Authors: A. Lupu, V. Cuculeanu
Program title: VERDI
Catalogue identifier: ADPB_v1_0
Distribution format: tar.gz
Journal reference: Comput. Phys. Commun. 141(2001)149
Programming language: C++.
Computer: Pentium III (Coppermine), 750 MHz.
Operating system: Linux (Kernel 2.2.12-20/RedHat 6.1), Windows 98 (4.10.1998).
RAM: 1M words
Word size: 32
Keywords: Geophysics, Diffusion equation, Backward time centred space scheme, Radon, Radon progeny, Aerosol, Dry deposition, Rainout, Turbulent transport.
Classification: 13.

Nature of problem:
Radon (222Rn) and thoron (220Rn) are inert radioactive gases produced in the Earth's crust by decay of 226Ra and 224Ra, respectively. Transported through soil, these gases enter the atmosphere where they undergo meteorological processes. Their decay products react with trace gases and water vapors. These freshly formed clusters attach to existing aerosol particles. As a consequence of radioactive decay, a cluster may desorb from its host by recoil. All progeny, whether attached or not, are removed from the atmosphere by dry deposition, rainout and washout. Assuming horizontal homogeneity and gradient transport theory valid, processes taking place in the atmosphere are modeled into a set of coupled one-dimensional time-dependent diffusion equations which, in the mean, can provide a working approximation of the boundary layer concentration activities of radon isotopes and their decay products as a function of time.

Solution method:
The set of coupled diffusion equations is differenced by using a backward time centred space scheme. In order to have sufficiently fine resolution near the surface, a logarithmic scale is chosen for the vertical coordinate. The resulted tridiagonal system is solved at each timestep by the method of backsubstitution.

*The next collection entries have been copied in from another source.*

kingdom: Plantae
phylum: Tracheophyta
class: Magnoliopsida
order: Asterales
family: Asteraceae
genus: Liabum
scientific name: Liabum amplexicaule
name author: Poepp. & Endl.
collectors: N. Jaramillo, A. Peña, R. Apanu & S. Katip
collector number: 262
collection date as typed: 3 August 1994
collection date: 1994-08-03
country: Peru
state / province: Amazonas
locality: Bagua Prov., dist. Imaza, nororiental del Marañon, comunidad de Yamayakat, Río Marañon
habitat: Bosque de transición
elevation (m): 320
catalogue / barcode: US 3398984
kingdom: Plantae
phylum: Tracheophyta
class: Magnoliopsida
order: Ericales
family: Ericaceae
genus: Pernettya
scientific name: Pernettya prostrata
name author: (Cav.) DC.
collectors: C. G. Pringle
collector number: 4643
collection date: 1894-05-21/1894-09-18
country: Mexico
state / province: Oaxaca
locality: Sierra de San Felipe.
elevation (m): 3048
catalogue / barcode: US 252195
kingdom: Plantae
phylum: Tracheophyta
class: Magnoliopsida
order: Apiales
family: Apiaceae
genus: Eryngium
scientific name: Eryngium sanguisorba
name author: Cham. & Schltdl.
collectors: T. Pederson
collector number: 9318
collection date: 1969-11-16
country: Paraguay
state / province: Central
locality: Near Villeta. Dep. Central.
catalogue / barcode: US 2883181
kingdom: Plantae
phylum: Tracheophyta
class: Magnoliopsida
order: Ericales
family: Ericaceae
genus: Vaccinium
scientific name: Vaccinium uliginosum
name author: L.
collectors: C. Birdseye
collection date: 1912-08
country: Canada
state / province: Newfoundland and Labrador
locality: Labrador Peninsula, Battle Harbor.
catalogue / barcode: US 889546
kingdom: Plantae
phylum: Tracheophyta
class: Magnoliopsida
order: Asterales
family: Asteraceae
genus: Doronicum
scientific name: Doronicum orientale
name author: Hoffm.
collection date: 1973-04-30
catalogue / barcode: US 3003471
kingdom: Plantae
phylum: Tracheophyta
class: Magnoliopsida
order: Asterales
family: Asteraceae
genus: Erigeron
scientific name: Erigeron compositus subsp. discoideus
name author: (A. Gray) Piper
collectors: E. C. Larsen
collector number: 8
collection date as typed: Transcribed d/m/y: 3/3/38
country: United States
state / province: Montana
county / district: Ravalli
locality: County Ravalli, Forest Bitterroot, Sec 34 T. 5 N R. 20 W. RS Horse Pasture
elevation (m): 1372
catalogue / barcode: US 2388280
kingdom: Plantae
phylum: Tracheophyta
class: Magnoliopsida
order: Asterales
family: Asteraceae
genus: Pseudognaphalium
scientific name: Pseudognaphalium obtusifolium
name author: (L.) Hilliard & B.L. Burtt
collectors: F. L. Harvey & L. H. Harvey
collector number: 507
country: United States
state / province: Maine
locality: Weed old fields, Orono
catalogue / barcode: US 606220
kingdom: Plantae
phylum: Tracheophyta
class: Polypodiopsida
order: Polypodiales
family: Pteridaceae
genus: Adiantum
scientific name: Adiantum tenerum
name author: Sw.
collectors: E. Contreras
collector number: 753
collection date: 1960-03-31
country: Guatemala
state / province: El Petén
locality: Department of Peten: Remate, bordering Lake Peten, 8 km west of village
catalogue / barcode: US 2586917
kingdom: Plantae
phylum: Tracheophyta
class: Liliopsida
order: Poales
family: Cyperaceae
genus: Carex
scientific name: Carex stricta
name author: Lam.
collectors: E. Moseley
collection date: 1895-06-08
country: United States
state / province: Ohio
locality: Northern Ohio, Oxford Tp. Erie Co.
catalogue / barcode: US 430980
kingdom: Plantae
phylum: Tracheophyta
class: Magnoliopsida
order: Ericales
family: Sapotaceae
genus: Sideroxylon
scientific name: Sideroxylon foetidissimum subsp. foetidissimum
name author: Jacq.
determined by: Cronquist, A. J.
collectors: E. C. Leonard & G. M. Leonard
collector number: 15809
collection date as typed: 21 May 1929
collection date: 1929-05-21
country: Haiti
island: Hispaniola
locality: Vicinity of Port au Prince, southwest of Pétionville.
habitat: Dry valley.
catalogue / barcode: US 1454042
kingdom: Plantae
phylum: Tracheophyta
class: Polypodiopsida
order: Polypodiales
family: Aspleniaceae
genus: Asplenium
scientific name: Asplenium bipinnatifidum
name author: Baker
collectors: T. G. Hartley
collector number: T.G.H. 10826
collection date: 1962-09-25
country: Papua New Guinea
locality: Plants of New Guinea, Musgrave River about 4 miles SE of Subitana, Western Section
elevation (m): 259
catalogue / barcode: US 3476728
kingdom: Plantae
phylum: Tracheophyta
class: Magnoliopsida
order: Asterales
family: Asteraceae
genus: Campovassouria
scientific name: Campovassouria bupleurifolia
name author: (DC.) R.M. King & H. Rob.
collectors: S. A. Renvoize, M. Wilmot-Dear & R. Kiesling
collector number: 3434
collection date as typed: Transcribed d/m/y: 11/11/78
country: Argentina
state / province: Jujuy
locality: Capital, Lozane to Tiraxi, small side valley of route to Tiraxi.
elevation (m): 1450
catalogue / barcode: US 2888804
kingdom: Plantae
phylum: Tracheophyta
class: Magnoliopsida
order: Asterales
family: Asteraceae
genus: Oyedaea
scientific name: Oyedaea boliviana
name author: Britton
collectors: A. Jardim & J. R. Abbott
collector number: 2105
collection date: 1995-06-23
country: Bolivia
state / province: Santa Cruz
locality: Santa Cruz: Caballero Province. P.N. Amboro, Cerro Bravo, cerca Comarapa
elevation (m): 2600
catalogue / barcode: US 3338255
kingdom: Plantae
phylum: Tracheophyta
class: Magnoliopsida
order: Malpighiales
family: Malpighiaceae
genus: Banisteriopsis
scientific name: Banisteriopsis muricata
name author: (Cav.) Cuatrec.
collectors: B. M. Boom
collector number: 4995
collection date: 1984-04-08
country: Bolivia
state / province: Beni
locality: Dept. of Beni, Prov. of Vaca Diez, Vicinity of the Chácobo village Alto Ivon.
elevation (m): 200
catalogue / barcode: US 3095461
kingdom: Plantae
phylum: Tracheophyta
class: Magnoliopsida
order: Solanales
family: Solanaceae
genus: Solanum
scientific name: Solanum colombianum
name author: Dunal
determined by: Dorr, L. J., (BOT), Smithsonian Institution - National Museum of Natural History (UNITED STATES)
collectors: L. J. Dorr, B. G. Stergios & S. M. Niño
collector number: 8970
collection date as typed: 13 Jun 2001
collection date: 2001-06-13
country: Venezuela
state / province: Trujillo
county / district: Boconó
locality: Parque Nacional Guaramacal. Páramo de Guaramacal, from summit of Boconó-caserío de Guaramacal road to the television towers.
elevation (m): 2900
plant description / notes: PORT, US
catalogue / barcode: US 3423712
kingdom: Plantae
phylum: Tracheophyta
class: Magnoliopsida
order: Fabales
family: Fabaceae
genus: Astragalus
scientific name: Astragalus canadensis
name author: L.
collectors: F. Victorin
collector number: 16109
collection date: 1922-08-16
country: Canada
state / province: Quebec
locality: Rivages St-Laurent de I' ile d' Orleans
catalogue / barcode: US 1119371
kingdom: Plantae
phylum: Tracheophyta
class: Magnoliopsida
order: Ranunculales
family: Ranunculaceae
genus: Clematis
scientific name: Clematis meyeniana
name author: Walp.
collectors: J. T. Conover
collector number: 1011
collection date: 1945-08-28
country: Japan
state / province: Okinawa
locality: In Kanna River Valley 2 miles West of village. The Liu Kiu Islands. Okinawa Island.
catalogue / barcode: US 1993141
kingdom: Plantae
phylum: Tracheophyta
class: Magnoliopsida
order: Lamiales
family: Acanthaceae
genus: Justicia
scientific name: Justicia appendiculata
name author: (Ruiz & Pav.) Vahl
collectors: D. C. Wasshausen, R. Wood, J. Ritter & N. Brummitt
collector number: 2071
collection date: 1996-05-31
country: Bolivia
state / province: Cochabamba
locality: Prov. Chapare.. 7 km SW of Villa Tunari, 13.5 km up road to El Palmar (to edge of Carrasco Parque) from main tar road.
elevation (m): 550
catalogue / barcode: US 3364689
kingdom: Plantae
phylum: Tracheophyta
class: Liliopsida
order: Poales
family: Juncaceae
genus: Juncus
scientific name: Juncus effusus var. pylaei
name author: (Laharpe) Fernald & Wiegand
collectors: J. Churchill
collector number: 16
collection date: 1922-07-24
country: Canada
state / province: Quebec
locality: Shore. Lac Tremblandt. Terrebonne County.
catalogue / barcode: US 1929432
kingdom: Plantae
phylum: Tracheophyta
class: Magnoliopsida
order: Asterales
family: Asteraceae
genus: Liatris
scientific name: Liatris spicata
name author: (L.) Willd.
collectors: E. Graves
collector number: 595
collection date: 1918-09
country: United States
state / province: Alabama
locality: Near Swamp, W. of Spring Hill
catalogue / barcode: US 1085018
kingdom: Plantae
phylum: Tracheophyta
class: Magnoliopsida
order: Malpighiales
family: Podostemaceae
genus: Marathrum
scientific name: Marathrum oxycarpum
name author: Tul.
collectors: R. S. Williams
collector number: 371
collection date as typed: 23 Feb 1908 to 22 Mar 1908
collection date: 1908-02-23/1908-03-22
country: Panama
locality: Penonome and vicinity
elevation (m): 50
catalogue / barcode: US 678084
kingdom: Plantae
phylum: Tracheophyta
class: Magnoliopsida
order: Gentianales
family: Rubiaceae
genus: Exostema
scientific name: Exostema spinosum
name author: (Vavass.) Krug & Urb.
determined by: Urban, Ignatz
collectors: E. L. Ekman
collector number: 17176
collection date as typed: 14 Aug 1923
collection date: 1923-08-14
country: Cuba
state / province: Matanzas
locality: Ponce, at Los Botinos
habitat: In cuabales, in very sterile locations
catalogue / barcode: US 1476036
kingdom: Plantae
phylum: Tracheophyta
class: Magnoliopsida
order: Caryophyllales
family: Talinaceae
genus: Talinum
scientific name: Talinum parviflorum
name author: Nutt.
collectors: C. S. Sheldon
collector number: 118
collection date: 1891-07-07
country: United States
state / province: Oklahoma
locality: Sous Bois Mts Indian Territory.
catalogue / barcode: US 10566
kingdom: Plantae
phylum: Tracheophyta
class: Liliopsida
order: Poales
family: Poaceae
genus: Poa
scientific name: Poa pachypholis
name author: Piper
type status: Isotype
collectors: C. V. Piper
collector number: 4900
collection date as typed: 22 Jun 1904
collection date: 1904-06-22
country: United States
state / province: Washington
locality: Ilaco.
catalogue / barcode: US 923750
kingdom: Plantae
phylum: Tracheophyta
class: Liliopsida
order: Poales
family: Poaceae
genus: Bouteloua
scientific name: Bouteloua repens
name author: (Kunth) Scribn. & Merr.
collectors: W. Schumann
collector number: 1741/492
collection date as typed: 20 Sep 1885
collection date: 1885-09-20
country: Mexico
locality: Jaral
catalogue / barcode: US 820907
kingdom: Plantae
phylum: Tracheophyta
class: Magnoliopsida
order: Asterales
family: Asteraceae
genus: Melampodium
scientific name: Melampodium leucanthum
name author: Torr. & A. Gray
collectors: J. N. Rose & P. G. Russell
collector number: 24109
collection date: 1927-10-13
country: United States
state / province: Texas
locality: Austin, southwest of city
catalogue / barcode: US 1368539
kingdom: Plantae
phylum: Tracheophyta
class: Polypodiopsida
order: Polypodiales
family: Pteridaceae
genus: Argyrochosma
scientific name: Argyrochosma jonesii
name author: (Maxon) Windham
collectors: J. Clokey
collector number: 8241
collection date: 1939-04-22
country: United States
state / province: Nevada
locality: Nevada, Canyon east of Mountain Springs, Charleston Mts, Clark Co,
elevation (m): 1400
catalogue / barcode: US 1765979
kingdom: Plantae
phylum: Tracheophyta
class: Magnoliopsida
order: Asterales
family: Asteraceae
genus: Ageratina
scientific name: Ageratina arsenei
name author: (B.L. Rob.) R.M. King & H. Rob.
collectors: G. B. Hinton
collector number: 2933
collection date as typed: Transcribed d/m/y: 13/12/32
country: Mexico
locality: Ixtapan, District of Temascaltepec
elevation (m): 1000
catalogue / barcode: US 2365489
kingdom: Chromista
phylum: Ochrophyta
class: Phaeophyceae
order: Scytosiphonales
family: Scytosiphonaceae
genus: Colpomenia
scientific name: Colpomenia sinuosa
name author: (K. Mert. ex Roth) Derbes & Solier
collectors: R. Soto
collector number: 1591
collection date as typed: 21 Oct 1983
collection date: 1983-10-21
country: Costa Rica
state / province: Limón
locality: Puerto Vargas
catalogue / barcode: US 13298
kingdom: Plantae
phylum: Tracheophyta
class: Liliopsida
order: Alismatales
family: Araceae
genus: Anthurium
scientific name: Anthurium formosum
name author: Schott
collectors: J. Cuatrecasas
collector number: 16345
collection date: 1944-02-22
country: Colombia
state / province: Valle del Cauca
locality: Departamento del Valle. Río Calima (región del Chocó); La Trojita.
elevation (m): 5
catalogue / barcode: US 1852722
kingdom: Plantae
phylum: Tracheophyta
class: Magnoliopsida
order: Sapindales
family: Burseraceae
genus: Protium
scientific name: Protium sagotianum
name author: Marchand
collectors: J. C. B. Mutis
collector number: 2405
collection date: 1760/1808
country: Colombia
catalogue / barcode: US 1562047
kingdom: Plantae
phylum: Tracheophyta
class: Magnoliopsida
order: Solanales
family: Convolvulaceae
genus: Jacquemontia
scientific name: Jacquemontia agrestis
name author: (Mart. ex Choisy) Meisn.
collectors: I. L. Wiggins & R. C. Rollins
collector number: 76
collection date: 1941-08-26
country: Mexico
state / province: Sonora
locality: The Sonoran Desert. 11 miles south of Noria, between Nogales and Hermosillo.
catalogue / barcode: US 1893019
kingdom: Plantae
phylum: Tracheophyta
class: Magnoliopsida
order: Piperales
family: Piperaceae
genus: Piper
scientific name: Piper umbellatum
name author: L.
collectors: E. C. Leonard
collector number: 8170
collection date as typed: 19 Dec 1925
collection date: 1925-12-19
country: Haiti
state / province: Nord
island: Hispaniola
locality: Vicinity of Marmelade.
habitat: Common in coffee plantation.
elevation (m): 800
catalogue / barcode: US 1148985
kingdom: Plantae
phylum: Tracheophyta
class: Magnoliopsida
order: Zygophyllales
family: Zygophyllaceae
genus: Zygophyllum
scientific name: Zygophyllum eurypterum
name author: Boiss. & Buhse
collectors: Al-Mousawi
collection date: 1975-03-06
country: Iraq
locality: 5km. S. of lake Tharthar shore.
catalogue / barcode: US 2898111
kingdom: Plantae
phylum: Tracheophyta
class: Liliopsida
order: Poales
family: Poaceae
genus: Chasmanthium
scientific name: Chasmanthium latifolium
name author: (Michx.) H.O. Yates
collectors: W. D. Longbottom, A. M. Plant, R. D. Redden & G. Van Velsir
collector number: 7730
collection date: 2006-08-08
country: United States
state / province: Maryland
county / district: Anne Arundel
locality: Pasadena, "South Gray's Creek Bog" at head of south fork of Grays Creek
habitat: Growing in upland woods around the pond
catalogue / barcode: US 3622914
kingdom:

When condition of homogeneity does no longer hold (e.g., near large bodies of water, where advection may have important effects on the activity concentrations), the one-dimensional model will fail. Moreover, due to limitations of gradient transport theory, the model cannot adequately describe non-local events (e.g., free convection).

Running time:
Running times for the test runs described in Appendix A are: ~0.05 s per nuclide for the steady-state cases and ~3.6 s per nuclide and hour of simulation for the time-dependent case on a Pentium III 750 MHz PC running Linux.